Out of the lines below, please list those that hold the string "margin".
DATA EXTRACTS below:
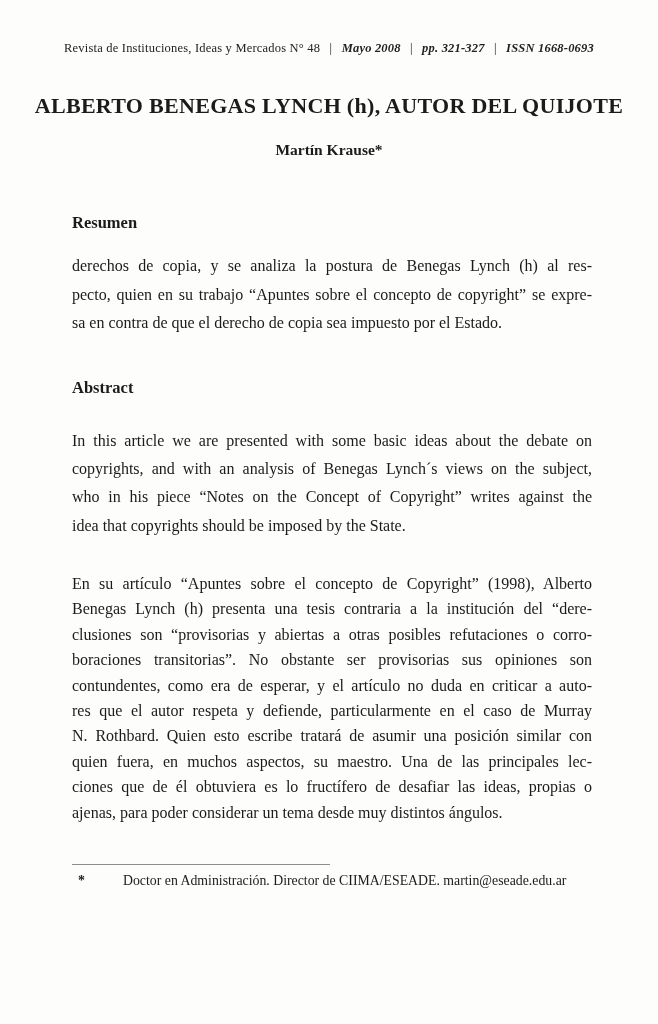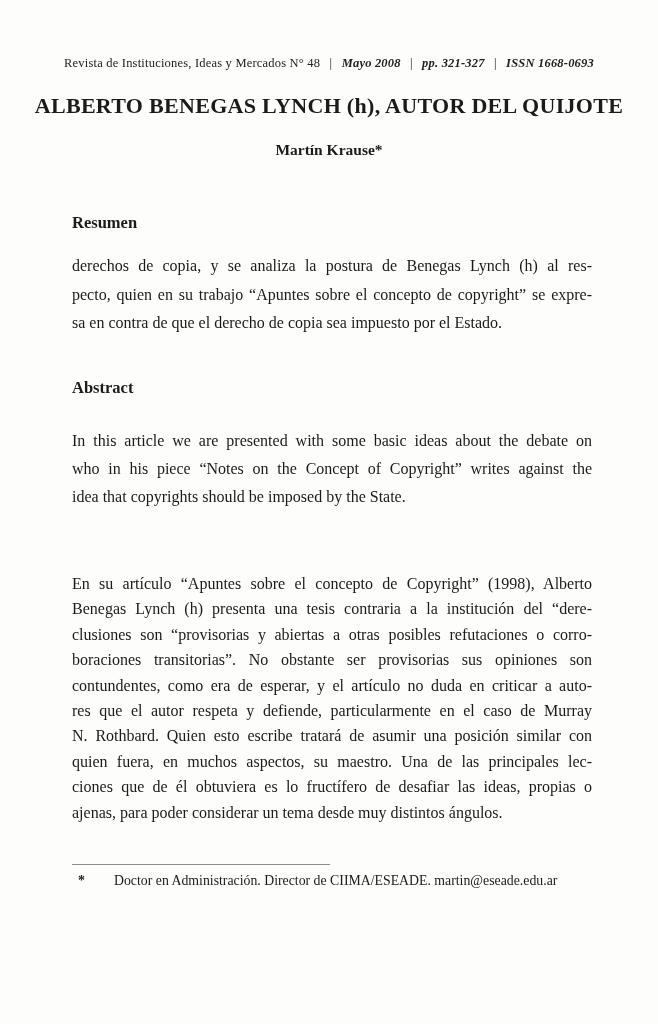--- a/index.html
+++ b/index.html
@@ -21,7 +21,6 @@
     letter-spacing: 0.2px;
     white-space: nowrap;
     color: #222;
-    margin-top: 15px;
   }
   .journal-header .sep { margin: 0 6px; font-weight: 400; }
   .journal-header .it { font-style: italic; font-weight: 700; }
End of DATA EXTRACTS.
DATA EXTRACTS below:
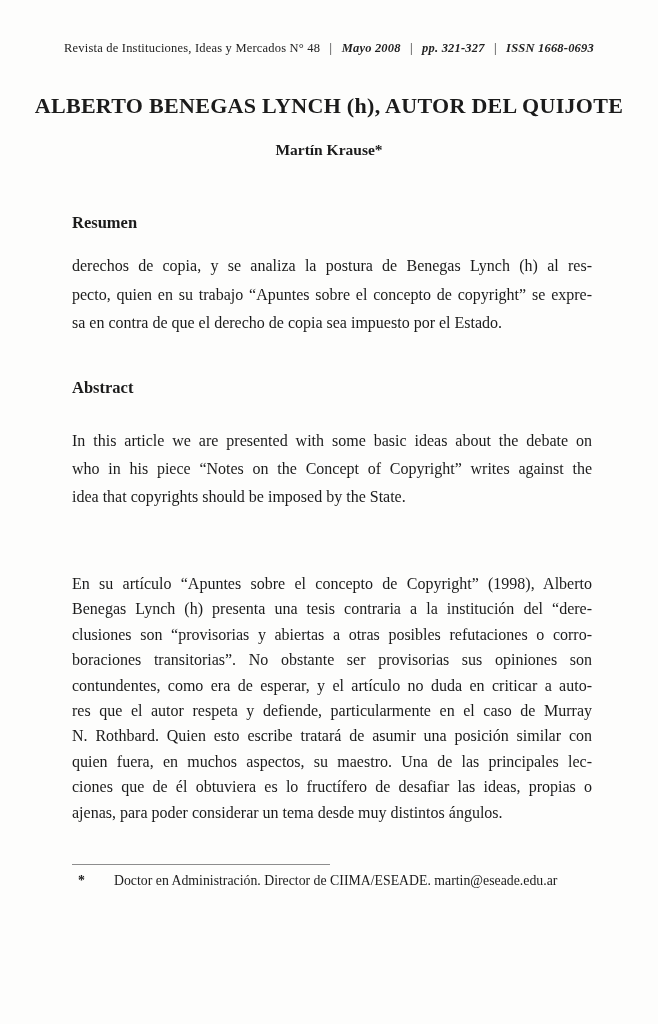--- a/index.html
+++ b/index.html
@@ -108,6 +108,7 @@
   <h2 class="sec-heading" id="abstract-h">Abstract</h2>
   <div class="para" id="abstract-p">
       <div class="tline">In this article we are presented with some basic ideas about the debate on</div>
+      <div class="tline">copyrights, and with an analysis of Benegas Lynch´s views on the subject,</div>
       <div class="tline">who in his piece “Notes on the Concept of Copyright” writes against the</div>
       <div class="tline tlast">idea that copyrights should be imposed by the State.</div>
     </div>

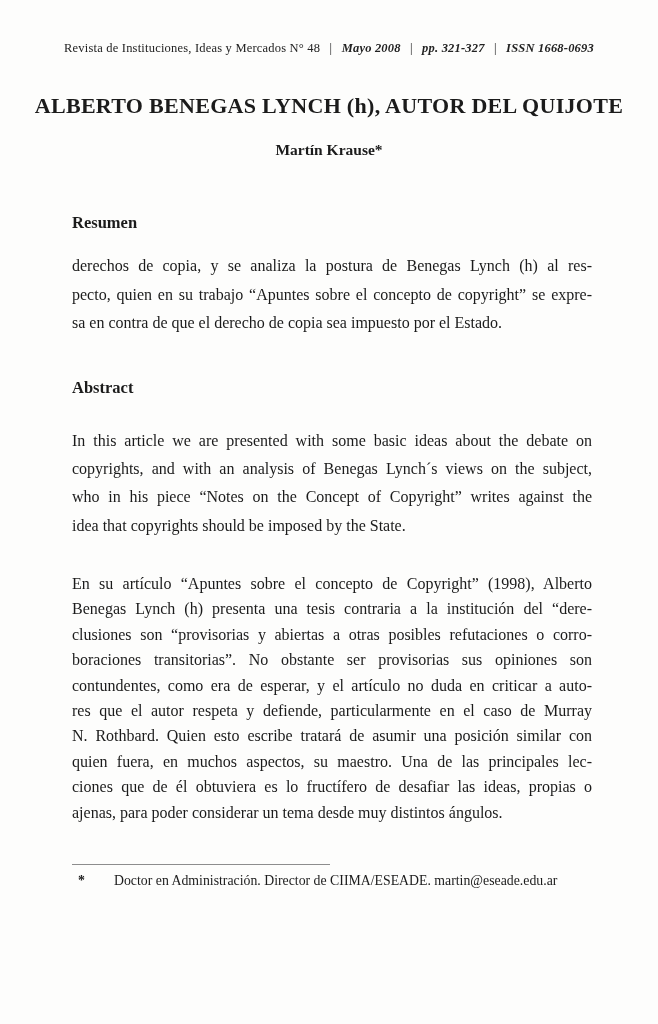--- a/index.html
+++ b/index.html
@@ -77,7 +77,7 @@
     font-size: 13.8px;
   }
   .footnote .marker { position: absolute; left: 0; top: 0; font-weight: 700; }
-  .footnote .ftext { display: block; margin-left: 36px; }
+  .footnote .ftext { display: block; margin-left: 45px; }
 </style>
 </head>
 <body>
End of DATA EXTRACTS.
TASK OUTPUT:
-    margin-top: 15px;
   .journal-header .sep { margin: 0 6px; font-weight: 400; }
-  .footnote .ftext { display: block; margin-left: 36px; }
+  .footnote .ftext { display: block; margin-left: 45px; }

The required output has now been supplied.